提示された文章 —
'''

日本列島こころの旅路

(第37回)日川(にっかわ)渓谷~甲斐武田家滅亡の地(その1)(2013,8,15)

中央高速道の下り路線を西に向かって走行し、笹子トンネルを通過するとすぐにカーブの多い急な下り坂に差しかかる。知る人ぞ知る日川渓谷は、その一帯の右手に迫る山岳地帯に位置している。山梨県甲州市の勝沼インターチェンジで高速を降り、国道20号を大月方面に向かって少しだけ戻るとその渓谷の入口に着く。渓谷沿いに大菩薩峠方面へとのびる道路やその奥の林道一帯は、変化に富んだ雄大な景観に恵まれ、歴史上の秘話・哀話にも彩られていて、しかも都心からの交通も至便である。だが、それにもかかわらず、一部の歴史愛好家をのぞいてその地を訪ねる人は少ない。史跡あり、温泉あり、美味なる蕎麦あり、素晴らしい山岳風景ありの景勝地なので、一度足を運んでみるふぁけの価値はあるだろう。

天正3(1575)年3月11日、武田勝頼は大菩薩嶺から南に向かって切れ落ちる深い渓谷の地・田野(現在の山梨県甲州市大和田野)にあって、わずかに生き残った一族郎党とともに西方の山の端に傾き近づく朧月(おぼろづき)を眺めやっていた。その朧な月影は、さながら滅亡間近な武田家の姿を映し物語っているかのようでもあった。自らの父、武田信玄によって滅ぼされた諏訪頼重の娘を母とし、長じて武田家を継いだ宿命の武将勝頼は、大月の岩殿城に向かう途中の田野の地で武運尽き果て、波瀾に満ちたその人生の終焉を迎えようとしていた。「朧なる月もほのかに雲かすみ晴れて行衛(ゆくゑ)の西の山の端」という辞世の句を残したと伝えられる37歳の勝頼の胸中はいかばかりではあったろうか。

――朧な月影は西の山の端に大きく近づき、ほどなくその姿を隠そうとしている。淡くほのかな光を放つあの朧月の有り様はまさに我が武田家の命運そのものであり、また一門最後の継承者である自らの儚い姿そのものにもほかならない。さきほどまで西方に聳える峰々を覆い隠していた雲や霞も晴れ渡り、その山並みの彼方の西空へと沈みゆく朧月だけが名残惜しそうに輝いてみえる。ほどなく隠れる月影はまた、数々の裏切りや権謀術数の渦巻く下克上の世に別れを告げ、この世の恩讐を超えた西方浄土へと旅立とうとしている自らの魂にも似ている。あの朧な月影のように、この魂の行く手を(まも)り固めるかのように聳え立つ峰々を越えて静寂な彼岸の地へと向かえば、もう織田軍の追撃の手も及び到ることはないであろう――自己流の解釈ではあるが、私にはその辞世の一首がそんなふうにも読み取れるのだった。

'''

データ部分 —

'''

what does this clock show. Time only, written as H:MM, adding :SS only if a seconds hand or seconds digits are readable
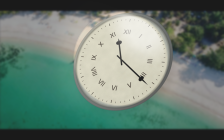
11:21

'''

課題のねらい — 日川渓谷の紀行文を最後の一文の後から引き取り、その続きを書き進めること。 これらの行は、日川渓谷の紀行文とは関係のない別個の資料である。

解答 —
天正3年(1575年)の長篠の戦いで織田軍に敗れた武田軍は、以後急速に衰えをみせるようになった。時流をいちはやく読み取り、勝頼に見切りをつけた重臣らの離反や謀叛が武田家滅亡の原因だったといわれるが、通説にみるように勝頼はほんとうに無能いっぽうの人物であったのだろうか。織田軍の勝利を決定づけたのが鉄砲主体の新戦術と信長のもつ強大な経済力であったのは確かだったのだろうが、勝頼やその家臣団とて鉄砲の威力や経済力の重要さを認識していなかったわけではあるまい。ただ、領地が海に面していなかった甲斐の武田家が鉄砲技術やそれに必要な火薬その他の多くの資材を迅速に入手することは困難だったろうし、国内外各地との交易で織田家並みの経済力をつけることも難しかったのであろう。つまるところ、地の利と時の運に恵まれなかったことが武田家衰亡の根本原因だったのではなかったろうか。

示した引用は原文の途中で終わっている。